The incoming high school freshman, 14-year-old Abilene Lortz, has built a remarkable portfolio for herself. She proceeds to understand the importance of people learning about science, technology, engineering and mathematics due to its relevance in people’s lives today— an era that has developed into a highly technological society that depends on STEM every day.
Currently, few U.S. students pursue mastery in STEM fields, and there are “an inadequate pipeline of teachers skilled in those subjects,” according to the U.S. Department of Education, and Lortz wants to change that.
Once Lortz attended Kode With Klossy last summer, she was able to work with two other scholarship recipients to create her own web app in just four days, and her passion was ignited further after she became more involved with the details of STEM at the summer camp.
“This made me realize that if students in Missouri were taught STEM subjects every year during school then just imagine what they can create,” said Lortz. “It was an eye-opening experience, and I want to give other students the same opportunity I received.”
Through her drive to raise awareness of the importance of teaching and learning STEM, Lortz has observed the lack of role models for girls in the field. When she visits schools, she finds that girls are genuinely interested in the subject, but by the time they reach high school, they change their mind, related to the economy where women in the U.S hold less than 25 percent of STEM jobs.
This lack drove Lortz to testify in support of two introduced Senate bills that further evolved and passed into one bill, Senate Bill 894.
The bill establishes a statewide STEM Career Awareness Program and enacts new provisions of law related to computer science, stated Lortz.
The bill was passed May 3, 2018, and dictates that the "Department of Elementary and Secondary Education shall create the ‘STEM Career Awareness Program’ to increase STEM career awareness among students in sixth grade through eighth grade,” and the program introduces students to a wide variety of STEM careers and technologies, including a syllabus focused on more than 80 different careers and technologies.
In accordance to the new bill passed Lortz said, “I hope I can inspire girls to learn more about science, technology, engineering, and math and the new laws will help bring STEM awareness and education.”

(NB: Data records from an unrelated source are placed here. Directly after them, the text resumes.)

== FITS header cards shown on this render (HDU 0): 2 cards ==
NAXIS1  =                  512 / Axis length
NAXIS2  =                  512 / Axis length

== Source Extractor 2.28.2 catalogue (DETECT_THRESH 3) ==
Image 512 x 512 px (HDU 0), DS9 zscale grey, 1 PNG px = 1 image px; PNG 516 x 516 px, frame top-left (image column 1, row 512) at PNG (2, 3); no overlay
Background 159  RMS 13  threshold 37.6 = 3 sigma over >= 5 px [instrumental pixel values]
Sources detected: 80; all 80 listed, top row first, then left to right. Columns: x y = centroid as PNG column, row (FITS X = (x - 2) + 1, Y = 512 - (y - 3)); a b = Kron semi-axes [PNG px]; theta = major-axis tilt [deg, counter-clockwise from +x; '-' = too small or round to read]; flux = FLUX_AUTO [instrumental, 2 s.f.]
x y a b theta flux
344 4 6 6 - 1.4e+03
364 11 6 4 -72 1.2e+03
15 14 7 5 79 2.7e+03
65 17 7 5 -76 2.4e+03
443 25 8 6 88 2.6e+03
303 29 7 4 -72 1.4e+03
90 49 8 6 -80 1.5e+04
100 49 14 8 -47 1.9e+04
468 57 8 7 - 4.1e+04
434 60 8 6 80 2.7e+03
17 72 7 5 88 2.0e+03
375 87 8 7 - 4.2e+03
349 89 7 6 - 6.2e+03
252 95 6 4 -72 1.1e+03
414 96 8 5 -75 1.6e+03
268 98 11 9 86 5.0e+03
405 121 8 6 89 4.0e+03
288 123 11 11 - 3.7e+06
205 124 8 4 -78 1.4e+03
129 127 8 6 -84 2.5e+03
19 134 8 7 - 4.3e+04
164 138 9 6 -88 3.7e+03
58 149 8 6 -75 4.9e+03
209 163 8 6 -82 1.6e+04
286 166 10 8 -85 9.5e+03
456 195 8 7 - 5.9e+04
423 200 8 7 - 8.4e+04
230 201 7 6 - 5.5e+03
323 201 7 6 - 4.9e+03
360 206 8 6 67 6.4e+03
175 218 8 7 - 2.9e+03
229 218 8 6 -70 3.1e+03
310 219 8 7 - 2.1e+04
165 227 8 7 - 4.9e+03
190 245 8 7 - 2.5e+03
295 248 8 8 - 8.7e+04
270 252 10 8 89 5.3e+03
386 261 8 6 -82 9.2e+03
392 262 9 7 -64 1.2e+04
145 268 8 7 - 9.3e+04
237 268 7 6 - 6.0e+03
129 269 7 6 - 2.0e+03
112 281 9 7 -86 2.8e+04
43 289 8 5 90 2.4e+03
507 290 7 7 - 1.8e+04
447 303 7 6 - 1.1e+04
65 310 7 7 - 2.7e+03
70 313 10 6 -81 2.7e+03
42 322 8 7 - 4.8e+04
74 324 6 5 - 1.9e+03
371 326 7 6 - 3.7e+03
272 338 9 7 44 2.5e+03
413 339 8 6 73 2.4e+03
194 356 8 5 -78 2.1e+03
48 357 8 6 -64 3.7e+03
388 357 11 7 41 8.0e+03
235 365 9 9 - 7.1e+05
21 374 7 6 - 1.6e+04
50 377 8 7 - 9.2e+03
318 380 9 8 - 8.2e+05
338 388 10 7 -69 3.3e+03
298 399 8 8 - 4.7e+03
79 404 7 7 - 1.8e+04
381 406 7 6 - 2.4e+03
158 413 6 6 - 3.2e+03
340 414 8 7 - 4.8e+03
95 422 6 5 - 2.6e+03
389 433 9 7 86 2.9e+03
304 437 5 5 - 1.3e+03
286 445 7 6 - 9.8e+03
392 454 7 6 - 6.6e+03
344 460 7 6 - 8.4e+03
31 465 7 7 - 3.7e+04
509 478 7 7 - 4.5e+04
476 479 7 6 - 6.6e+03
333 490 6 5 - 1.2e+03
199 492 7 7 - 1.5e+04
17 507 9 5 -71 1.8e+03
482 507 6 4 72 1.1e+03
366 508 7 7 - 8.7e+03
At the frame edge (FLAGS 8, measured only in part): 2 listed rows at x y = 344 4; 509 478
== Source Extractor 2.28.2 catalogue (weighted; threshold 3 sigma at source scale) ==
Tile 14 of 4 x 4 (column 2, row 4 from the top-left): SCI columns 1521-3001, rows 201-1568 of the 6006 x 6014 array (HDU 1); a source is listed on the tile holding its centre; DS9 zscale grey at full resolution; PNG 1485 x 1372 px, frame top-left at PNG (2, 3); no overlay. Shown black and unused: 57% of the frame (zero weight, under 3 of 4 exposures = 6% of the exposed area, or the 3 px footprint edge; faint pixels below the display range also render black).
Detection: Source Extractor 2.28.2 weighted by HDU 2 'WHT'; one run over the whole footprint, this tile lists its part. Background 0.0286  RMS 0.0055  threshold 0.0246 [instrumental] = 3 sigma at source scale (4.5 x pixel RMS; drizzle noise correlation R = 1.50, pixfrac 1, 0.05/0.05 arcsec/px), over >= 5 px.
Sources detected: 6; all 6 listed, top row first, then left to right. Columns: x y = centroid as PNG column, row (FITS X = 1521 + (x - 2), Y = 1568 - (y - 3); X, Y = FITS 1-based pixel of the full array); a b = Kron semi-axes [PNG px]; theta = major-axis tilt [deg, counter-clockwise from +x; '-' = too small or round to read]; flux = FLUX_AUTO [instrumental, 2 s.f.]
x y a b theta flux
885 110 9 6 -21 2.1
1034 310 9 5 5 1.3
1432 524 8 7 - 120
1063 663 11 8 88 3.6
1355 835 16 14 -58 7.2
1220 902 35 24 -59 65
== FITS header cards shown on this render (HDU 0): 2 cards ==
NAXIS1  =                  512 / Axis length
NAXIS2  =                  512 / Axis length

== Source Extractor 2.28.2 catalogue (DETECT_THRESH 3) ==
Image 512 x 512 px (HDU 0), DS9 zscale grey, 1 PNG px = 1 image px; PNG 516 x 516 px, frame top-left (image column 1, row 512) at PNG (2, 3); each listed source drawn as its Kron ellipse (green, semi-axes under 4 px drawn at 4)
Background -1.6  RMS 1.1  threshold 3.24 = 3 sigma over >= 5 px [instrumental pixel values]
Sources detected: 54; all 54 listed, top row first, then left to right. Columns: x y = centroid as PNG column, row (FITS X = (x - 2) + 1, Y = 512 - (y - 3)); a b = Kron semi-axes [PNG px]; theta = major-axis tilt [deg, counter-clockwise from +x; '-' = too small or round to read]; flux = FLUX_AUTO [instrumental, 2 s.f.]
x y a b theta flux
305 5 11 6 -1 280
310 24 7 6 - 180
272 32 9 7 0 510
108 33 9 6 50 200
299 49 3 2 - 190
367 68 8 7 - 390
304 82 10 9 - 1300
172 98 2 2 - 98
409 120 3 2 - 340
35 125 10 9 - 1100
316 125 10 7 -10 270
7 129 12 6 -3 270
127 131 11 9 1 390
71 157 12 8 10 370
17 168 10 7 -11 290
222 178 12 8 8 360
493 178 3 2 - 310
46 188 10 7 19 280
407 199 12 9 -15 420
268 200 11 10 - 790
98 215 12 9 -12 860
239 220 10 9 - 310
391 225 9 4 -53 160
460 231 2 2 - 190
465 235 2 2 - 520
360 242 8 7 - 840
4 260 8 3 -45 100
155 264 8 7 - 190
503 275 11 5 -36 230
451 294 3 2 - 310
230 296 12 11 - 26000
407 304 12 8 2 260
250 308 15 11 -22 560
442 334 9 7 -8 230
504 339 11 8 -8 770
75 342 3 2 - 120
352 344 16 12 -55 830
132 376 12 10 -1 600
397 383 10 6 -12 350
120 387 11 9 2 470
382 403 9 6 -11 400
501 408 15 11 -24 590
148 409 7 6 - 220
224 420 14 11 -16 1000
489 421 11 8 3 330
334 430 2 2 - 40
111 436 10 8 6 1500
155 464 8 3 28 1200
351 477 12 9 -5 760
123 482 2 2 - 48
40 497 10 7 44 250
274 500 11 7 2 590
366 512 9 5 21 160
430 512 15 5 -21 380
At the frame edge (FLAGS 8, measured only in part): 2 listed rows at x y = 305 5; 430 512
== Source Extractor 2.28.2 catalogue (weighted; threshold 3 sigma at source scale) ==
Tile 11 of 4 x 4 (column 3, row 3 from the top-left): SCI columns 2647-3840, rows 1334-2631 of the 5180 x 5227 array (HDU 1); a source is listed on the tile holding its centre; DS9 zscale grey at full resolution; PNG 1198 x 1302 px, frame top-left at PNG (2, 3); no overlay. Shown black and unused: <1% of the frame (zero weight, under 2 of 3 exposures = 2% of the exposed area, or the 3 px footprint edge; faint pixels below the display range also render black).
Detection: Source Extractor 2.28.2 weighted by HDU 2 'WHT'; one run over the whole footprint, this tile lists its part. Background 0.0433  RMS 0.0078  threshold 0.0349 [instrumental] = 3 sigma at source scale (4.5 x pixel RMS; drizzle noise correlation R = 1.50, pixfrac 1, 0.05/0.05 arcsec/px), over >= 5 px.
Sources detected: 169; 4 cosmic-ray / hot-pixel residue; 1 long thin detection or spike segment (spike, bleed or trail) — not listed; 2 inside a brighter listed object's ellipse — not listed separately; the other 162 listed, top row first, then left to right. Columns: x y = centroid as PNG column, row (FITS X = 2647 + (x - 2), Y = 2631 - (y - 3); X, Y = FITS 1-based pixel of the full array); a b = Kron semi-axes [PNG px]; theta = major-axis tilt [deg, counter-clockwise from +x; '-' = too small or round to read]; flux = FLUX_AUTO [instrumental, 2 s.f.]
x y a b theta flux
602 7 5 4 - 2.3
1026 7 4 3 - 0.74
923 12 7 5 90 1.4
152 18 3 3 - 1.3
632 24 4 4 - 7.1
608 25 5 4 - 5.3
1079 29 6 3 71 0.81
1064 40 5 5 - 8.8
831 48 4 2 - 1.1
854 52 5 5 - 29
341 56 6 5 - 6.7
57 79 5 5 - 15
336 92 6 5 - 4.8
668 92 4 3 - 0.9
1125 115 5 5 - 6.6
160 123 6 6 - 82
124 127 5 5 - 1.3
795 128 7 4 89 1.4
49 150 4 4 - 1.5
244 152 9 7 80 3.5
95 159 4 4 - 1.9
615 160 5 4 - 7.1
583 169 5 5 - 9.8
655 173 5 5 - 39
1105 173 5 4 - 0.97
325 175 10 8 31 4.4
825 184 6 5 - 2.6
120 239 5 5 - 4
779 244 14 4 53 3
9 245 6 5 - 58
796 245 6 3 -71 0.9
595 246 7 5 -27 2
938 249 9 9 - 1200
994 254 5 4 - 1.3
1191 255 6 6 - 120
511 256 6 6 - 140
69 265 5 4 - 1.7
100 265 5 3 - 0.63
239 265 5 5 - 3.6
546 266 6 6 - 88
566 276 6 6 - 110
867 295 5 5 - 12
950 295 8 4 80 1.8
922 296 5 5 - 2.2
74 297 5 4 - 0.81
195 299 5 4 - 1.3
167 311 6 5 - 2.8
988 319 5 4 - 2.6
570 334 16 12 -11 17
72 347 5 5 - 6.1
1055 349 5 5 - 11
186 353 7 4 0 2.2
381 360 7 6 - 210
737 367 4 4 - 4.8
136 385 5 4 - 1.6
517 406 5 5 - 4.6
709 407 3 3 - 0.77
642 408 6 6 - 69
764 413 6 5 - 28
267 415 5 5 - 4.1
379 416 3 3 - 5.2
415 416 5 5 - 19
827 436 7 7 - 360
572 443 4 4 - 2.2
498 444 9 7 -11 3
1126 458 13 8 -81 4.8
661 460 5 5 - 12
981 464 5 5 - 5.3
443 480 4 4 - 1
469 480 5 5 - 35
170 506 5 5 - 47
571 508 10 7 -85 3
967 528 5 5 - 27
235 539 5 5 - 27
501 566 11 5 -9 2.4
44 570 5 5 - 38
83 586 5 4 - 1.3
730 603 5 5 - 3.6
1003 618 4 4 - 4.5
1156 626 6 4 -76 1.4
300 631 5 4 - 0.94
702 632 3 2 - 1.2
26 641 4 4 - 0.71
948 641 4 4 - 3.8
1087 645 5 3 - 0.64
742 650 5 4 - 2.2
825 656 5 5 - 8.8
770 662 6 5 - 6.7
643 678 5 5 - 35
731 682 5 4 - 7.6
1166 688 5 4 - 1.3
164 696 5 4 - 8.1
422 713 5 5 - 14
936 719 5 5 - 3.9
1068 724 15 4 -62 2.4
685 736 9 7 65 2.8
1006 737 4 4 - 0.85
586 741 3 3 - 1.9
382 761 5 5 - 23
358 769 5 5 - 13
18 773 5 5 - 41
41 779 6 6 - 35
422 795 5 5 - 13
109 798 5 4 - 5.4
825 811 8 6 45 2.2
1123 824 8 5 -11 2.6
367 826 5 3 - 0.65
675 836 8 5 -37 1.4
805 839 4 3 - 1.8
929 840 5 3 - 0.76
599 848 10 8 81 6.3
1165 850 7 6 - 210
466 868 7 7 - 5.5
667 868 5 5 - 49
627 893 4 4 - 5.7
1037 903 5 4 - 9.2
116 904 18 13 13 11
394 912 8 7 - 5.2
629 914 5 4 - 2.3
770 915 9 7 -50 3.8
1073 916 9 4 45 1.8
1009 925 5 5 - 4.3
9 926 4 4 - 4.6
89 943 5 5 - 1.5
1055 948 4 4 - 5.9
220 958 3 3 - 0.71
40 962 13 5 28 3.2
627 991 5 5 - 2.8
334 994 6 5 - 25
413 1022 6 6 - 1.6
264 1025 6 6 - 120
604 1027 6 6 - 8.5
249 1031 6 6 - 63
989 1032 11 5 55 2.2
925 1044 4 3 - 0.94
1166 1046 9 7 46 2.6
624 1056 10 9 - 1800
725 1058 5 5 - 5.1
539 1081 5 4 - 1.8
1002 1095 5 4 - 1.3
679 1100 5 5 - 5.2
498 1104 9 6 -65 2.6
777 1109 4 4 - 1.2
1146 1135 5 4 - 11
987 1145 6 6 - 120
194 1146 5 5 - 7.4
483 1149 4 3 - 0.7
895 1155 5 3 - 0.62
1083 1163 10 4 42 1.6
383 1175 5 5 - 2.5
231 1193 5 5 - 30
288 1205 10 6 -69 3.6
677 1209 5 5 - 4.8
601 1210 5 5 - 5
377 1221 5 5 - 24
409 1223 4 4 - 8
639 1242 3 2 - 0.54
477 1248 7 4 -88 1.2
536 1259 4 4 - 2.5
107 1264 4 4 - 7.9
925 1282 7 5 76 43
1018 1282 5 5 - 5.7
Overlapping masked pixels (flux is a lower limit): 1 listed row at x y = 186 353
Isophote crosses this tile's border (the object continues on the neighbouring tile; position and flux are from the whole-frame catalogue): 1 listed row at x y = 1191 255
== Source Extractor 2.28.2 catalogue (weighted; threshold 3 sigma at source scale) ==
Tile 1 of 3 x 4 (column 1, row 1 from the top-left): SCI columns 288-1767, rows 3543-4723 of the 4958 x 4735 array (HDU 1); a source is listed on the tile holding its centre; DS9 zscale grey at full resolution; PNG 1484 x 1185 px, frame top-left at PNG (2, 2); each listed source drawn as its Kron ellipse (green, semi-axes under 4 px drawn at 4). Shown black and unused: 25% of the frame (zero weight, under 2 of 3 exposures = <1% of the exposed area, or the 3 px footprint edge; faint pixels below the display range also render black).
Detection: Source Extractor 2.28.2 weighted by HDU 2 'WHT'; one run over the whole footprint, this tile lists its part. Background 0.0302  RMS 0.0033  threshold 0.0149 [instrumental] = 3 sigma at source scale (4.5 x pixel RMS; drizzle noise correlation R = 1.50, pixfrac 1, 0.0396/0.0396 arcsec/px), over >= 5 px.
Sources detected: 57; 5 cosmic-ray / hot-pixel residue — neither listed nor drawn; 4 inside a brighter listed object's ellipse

The St. James native continues to bring recognition and education through her non-profit STEM-Girl, Inc., and she received a donation from the CEO of the Mo-Sci Corporation, Ted Day, in Rolla, Mo.,on May 7, 2018, along with receiving donations from other parties in order to help award scholarships for young women to attend the summer camps available through her non-profit.
“I am very grateful for all of the donations that I have received, and companies like Mo-Sci have been so generous, and I really appreciate it, and I know the scholarship recipients will too,” said Lortz. “I hope that by bringing awareness to STEM subjects-- to girls specifically-- that this will increase the number of women in STEM careers and will help close the gender salary gap.”
Scholarship recipients will attend the summer camps that Missouri University of Science and Technology provides every summer, and they can select the field they're most interested in, where currently Lortz has awarded five scholarships to the Aerospace Camp that takes place in July.
Some camps have age restrictions, and The Intro To Engineering Camp is for juniors and seniors in high school, but there are camps for students as young as 10, according to Lortz who plans to graduate a year early from high school in the future and enroll at Missouri S&T.